##### 演習用文章
日本共産党区議団を代表して一般質問を行います。


大震災に備え、地域別調査と住宅の耐震化を急げ

まずはじめは、大地震に備え、地域別調査と住宅の耐震補強を急ぐ問題です。

今年2月、中央防災会議は、東京湾北部を震源とする首都直下地震により、木造密集地で火災が多発、65万棟が焼失し倒壊による死者の2倍、6200人が火災で亡くなるとの被害予想を出しました。特に、品川区をはじめとしたJR山手線から環状7号線までのドーナツ状の木造密集地では住宅の倒壊・出火の危険性を指摘しています。

日本列島は地震の活動期に突入したといわれ、今年に入っても7月の千葉県北西部、8月は宮城県沖と新潟県中越地方など震度5強を超える地震が相次ぎました。中央防災会議の溝上東大教授は「M8クラスはまだ100年以上の余裕があるが、首都圏はM7クラスの直下型地震が起きる時期に入っている」と警告しています。これは7月のM6千葉県北西部地震の数十倍、首都が壊滅するような規模の地震です。地震対策は緊急課題、まったなしです。

千葉県北西部地震で首都の交通機関がマヒし、エレベーター6400台が停止。また、昨年の新潟県中越地震では、200キロメートル離れた東京の六本木ヒルズでエレベーターのワイヤーが切れるなど重大事態が発生、長周期地震の巨大ビルへの影響など都市における地震対策の新たな問題も浮き彫りになりました。この問題は別の機会にして、今回は木造住宅の耐震化を緊急課題として取り組むことについてうかがいます。
##########
##### 保存データ
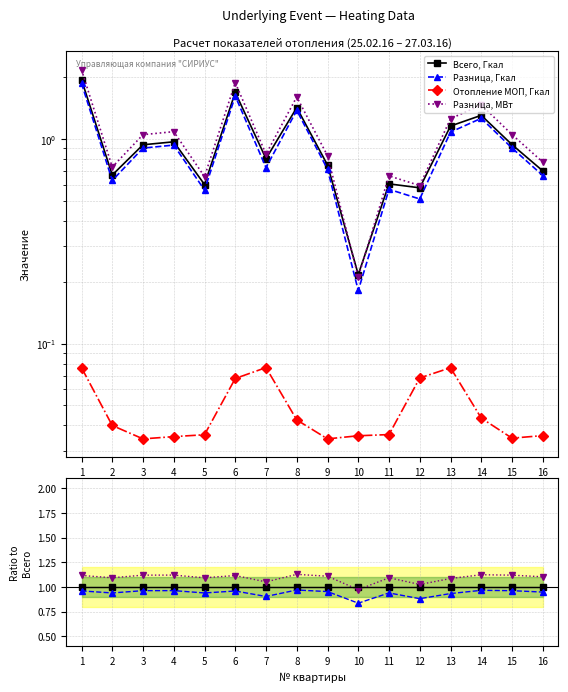

True or false: Отопление МОП, Гкал and Разница, Гкал intersect in this chart.

False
##########
#### 課題 1:
演習用文章の一部を、「今年2月、中央防災会議は、東」を含む語句から書き始め、「むことについてうかがいます。」の後で止めて、そのまま書き写しなさい。
#### 課題 2:
演習用文章が、今年に入って震度5強を超える地震が相次いだ地域として挙げているものをすべて書き出しなさい。
#### 課題 3:
演習用文章によると、千葉県北西部地震で停止したエレベーターは何台か。

#### 解答欄 1:
今年2月、中央防災会議は、東京湾北部を震源とする首都直下地震により、木造密集地で火災が多発、65万棟が焼失し倒壊による死者の2倍、6200人が火災で亡くなるとの被害予想を出しました。特に、品川区をはじめとしたJR山手線から環状7号線までのドーナツ状の木造密集地では住宅の倒壊・出火の危険性を指摘しています。

日本列島は地震の活動期に突入したといわれ、今年に入っても7月の千葉県北西部、8月は宮城県沖と新潟県中越地方など震度5強を超える地震が相次ぎました。中央防災会議の溝上東大教授は「M8クラスはまだ100年以上の余裕があるが、首都圏はM7クラスの直下型地震が起きる時期に入っている」と警告しています。これは7月のM6千葉県北西部地震の数十倍、首都が壊滅するような規模の地震です。地震対策は緊急課題、まったなしです。

千葉県北西部地震で首都の交通機関がマヒし、エレベーター6400台が停止。また、昨年の新潟県中越地震では、200キロメートル離れた東京の六本木ヒルズでエレベーターのワイヤーが切れるなど重大事態が発生、長周期地震の巨大ビルへの影響など都市における地震対策の新たな問題も浮き彫りになりました。この問題は別の機会にして、今回は木造住宅の耐震化を緊急課題として取り組むことについてうかがいます。

#### 解答欄 2:
千葉県北西部、宮城県沖、新潟県中越地方

#### 解答欄 3:
6400台